Agency principles and the goals of Title VII law make appropriate some limitation on the liability of employers for the acts of supervisors. Where, for example, a supervisor has no authority over an employee, because the two work in wholly different parts of the employer's business, it may be improper to find strict employer liability. See 29 CFR §1604.11(c) (1985). Those considerations, however, do not justify the creation of a special "notice" rule in hostile environment cases.

Further, nothing would be gained by crafting such a rule. In the "pure" hostile environment case, where an employee files an EEOC complaint alleging sexual harassment in the workplace, the employee seeks not money damages but injunctive relief. See Bundy v. Jackson, 205 U.S. App. D.C. 444, 456, n. 12, 641 F.2d 934, 946, n. 12 (1981). Under Title VII, the EEOC must notify an employer of charges made against it within 10 days after receipt of the complaint. 42 U. S. C. § 2000e-5(b).
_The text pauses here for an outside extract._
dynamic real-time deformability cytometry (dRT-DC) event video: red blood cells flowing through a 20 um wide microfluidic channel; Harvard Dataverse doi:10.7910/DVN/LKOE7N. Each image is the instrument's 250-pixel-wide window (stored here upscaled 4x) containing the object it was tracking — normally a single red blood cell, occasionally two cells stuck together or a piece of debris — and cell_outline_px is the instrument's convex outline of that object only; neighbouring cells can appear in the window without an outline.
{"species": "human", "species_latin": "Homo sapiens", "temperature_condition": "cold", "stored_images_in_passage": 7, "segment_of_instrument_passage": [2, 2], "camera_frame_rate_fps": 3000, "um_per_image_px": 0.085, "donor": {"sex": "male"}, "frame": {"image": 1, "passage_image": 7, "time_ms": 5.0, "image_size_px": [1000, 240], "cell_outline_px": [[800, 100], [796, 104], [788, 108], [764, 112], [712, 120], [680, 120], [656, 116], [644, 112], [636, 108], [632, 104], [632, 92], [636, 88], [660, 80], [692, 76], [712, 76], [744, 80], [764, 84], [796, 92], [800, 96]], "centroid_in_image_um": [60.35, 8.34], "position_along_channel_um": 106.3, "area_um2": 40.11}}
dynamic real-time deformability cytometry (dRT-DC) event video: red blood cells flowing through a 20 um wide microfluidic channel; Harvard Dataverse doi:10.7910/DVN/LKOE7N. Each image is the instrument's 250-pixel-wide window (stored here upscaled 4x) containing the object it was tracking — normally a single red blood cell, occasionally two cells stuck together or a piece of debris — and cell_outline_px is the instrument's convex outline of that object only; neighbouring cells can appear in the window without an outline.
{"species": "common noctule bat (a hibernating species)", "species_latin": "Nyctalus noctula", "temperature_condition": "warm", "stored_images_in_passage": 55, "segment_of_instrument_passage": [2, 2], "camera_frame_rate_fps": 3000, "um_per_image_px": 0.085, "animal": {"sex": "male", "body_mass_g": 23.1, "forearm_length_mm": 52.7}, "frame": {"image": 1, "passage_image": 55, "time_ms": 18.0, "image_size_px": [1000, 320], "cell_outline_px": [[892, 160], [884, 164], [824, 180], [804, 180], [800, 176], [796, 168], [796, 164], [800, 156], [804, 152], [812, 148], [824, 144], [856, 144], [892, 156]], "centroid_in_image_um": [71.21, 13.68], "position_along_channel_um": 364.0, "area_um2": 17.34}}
If the charges appear to be based on "reasonable cause," the EEOC must attempt to eliminate the offending practice through "informal methods of conference, conciliation, and persuasion." Ibid. An employer whose internal procedures assertedly would have redressed the discrimination can avoid injunctive relief by employing these procedures after receiving notice of the complaint or during the conciliation period. Cf. Brief for United [p. 78] States and EEOC as Amici Curiae 26. Where a complainant, on the other hand, seeks backpay on the theory that a hostile work environment effected a constructive termination, the existence of an internal complaint procedure may be a factor in determining not the employer's liability but the remedies available against it. Where a complainant without good reason bypassed an internal complaint procedure she knew to be effective, a court may be reluctant to find constructive termination and thus to award reinstatement or backpay.

I therefore reject the Solicitor General's position. I would apply in this case the same rules we apply in all other Title VII cases, and hold that sexual harassment by a supervisor of an employee under his supervision, leading to a discriminatory work environment, should be imputed to the employer for Title VII purposes regardless of whether the employee gave "notice" of the offense.

Notes[edit]

  1. . The remedial provisions of Title VII were largely modeled on those of the National Labor Relations Act (NLRA). See Albemarle Paper Co. v. Moody, 422 U.S. 405, 419, and n. 11 (1975); see also Franks v. Bowman Transportation Co., 424 U.S. 747, 768-770 (1976).
  2. . For NLRA cases, see, e. g., Graves Trucking, Inc. v. NLRB, 692 F.2d 470 (CA7 1982); NLRB v. Kaiser Agricultural Chemical, Division of Kaiser Aluminum & Chemical Corp., 473 F.2d 374, 384 (CA5 1973); Amalgamated Clothing Workers of America v. NLRB, 124 U.S. App. D.C. 365, 377, 365 F.2d 898, 909 (1966).